RECORDS TO PROCESS START
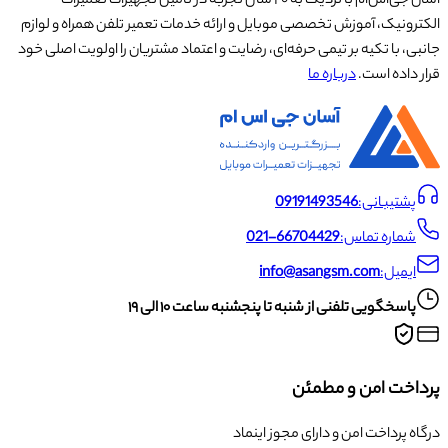
آسان جی‌اس‌ام با نزدیک به ۲۰ سال تجربه در تأمین تجهیزات تعمیرات
الکترونیک، آموزش تخصصی موبایل و ارائه خدمات تعمیر تلفن همراه و لوازم
جانبی، با تکیه بر تیمی حرفه‌ای، رضایت و اعتماد مشتریان را اولویت اصلی خود
قرار داده است.
درباره ما
پشتیبانی:
09191493546
شماره تماس:
021-66704429
ایمیل:
info@asangsm.com
پاسخگویی تلفنی از شنبه تا پنجشنبه ساعت ۱۰ الی ۱۹
پرداخت امن و مطمئن
درگاه پرداخت امن و دارای مجوز اینماد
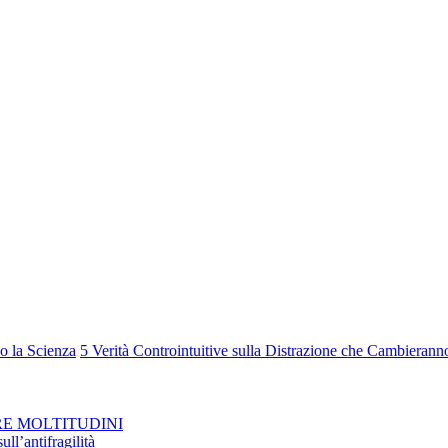
o la Scienza
5 Verità Controintuitive sulla Distrazione che Cambierann
RE MOLTITUDINI
ll’antifragilità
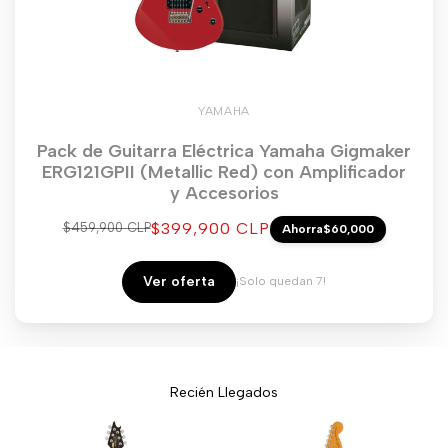
YAMAHA
Pack de Guitarra Eléctrica Yamaha Gigmaker
ERG121GPII (Metallic Red) con Amplificador
y Accesorios
Precio
$399,900 CLP
Precio
$459,900 CLP
Ahorra
$60,000
regular
de
venta
Ver oferta
¡Solo quedan 7!
Recién Llegados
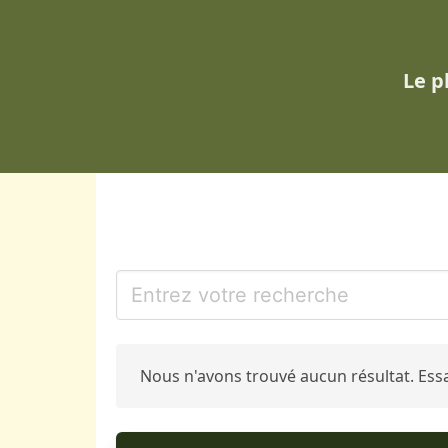
Le p
Nous n'avons trouvé aucun résultat. Ess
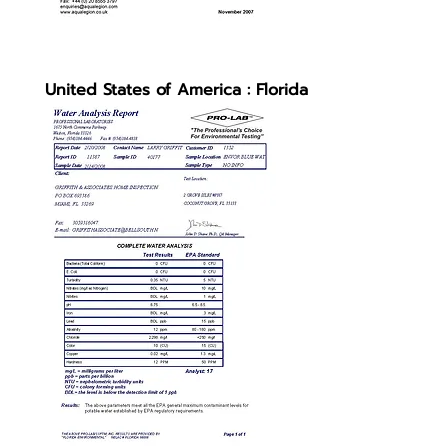
United States of America : Florida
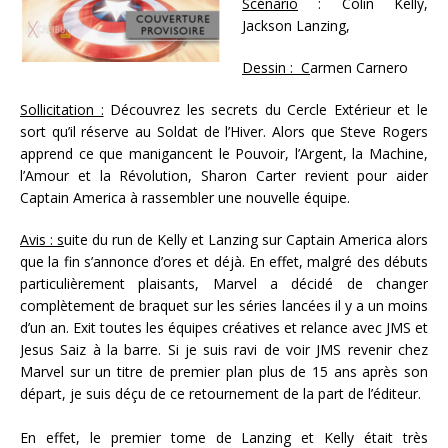
Scénario
: Colin Kelly,
Jackson Lanzing,
Dessin : C
armen Carnero
Sollicitation :
Découvrez les secrets du Cercle Extérieur et le
sort qu’il réserve au Soldat de l’Hiver. Alors que Steve Rogers
apprend ce que manigancent le Pouvoir, l’Argent, la Machine,
l’Amour et la Révolution, Sharon Carter revient pour aider
Captain America à rassembler une nouvelle équipe.
Avis : s
uite du run de Kelly et Lanzing sur Captain America alors
que la fin s’annonce d’ores et déjà. En effet, malgré des débuts
particulièrement plaisants, Marvel a décidé de changer
complètement de braquet sur les séries lancées il y a un moins
d’un an. Exit toutes les équipes créatives et relance avec JMS et
Jesus Saiz à la barre. Si je suis ravi de voir JMS revenir chez
Marvel sur un titre de premier plan plus de 15 ans après son
départ, je suis déçu de ce retournement de la part de l’éditeur.
En effet, le premier tome de Lanzing et Kelly était très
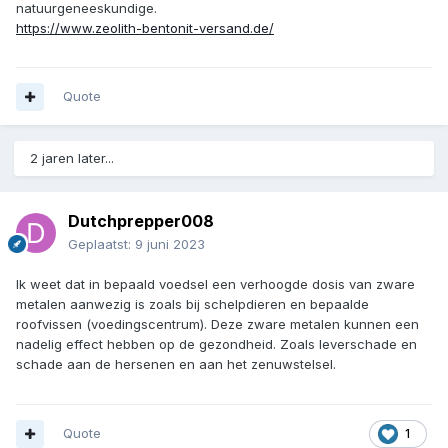
natuurgeneeskundige.
https://www.zeolith-bentonit-versand.de/
Quote
2 jaren later...
Dutchprepper008
Geplaatst:
9 juni 2023
Ik weet dat in bepaald voedsel een verhoogde dosis van zware
metalen aanwezig is zoals bij schelpdieren en bepaalde
roofvissen (voedingscentrum). Deze zware metalen kunnen een
nadelig effect hebben op de gezondheid. Zoals leverschade en
schade aan de hersenen en aan het zenuwstelsel.
Quote
1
RECORDS TO PROCESS END
Rewrite the text of the data above, replacing every "Precio" with "Price" and leaving everything else unchanged. Leave the pictures out of your answer.

* [OUTPUT FOR THIS EXERCISE]
آسان جی‌اس‌ام با نزدیک به ۲۰ سال تجربه در تأمین تجهیزات تعمیرات
الکترونیک، آموزش تخصصی موبایل و ارائه خدمات تعمیر تلفن همراه و لوازم
جانبی، با تکیه بر تیمی حرفه‌ای، رضایت و اعتماد مشتریان را اولویت اصلی خود
قرار داده است.
درباره ما
پشتیبانی:
09191493546
شماره تماس:
021-66704429
ایمیل:
info@asangsm.com
پاسخگویی تلفنی از شنبه تا پنجشنبه ساعت ۱۰ الی ۱۹
پرداخت امن و مطمئن
درگاه پرداخت امن و دارای مجوز اینماد
o la Scienza
5 Verità Controintuitive sulla Distrazione che Cambierann
RE MOLTITUDINI
ll’antifragilità
YAMAHA
Pack de Guitarra Eléctrica Yamaha Gigmaker
ERG121GPII (Metallic Red) con Amplificador
y Accesorios
Price
$399,900 CLP
Price
$459,900 CLP
Ahorra
$60,000
regular
de
venta
Ver oferta
¡Solo quedan 7!
Recién Llegados
Le p
Nous n'avons trouvé aucun résultat. Ess
United States of America : Florida
Scénario
: Colin Kelly,
Jackson Lanzing,
Dessin : C
armen Carnero
Sollicitation :
Découvrez les secrets du Cercle Extérieur et le
sort qu’il réserve au Soldat de l’Hiver. Alors que Steve Rogers
apprend ce que manigancent le Pouvoir, l’Argent, la Machine,
l’Amour et la Révolution, Sharon Carter revient pour aider
Captain America à rassembler une nouvelle équipe.
Avis : s
uite du run de Kelly et Lanzing sur Captain America alors
que la fin s’annonce d’ores et déjà. En effet, malgré des débuts
particulièrement plaisants, Marvel a décidé de changer
complètement de braquet sur les séries lancées il y a un moins
d’un an. Exit toutes les équipes créatives et relance avec JMS et
Jesus Saiz à la barre. Si je suis ravi de voir JMS revenir chez
Marvel sur un titre de premier plan plus de 15 ans après son
départ, je suis déçu de ce retournement de la part de l’éditeur.
En effet, le premier tome de Lanzing et Kelly était très
natuurgeneeskundige.
https://www.zeolith-bentonit-versand.de/
Quote
2 jaren later...
Dutchprepper008
Geplaatst:
9 juni 2023
Ik weet dat in bepaald voedsel een verhoogde dosis van zware
metalen aanwezig is zoals bij schelpdieren en bepaalde
roofvissen (voedingscentrum). Deze zware metalen kunnen een
nadelig effect hebben op de gezondheid. Zoals leverschade en
schade aan de hersenen en aan het zenuwstelsel.
Quote
1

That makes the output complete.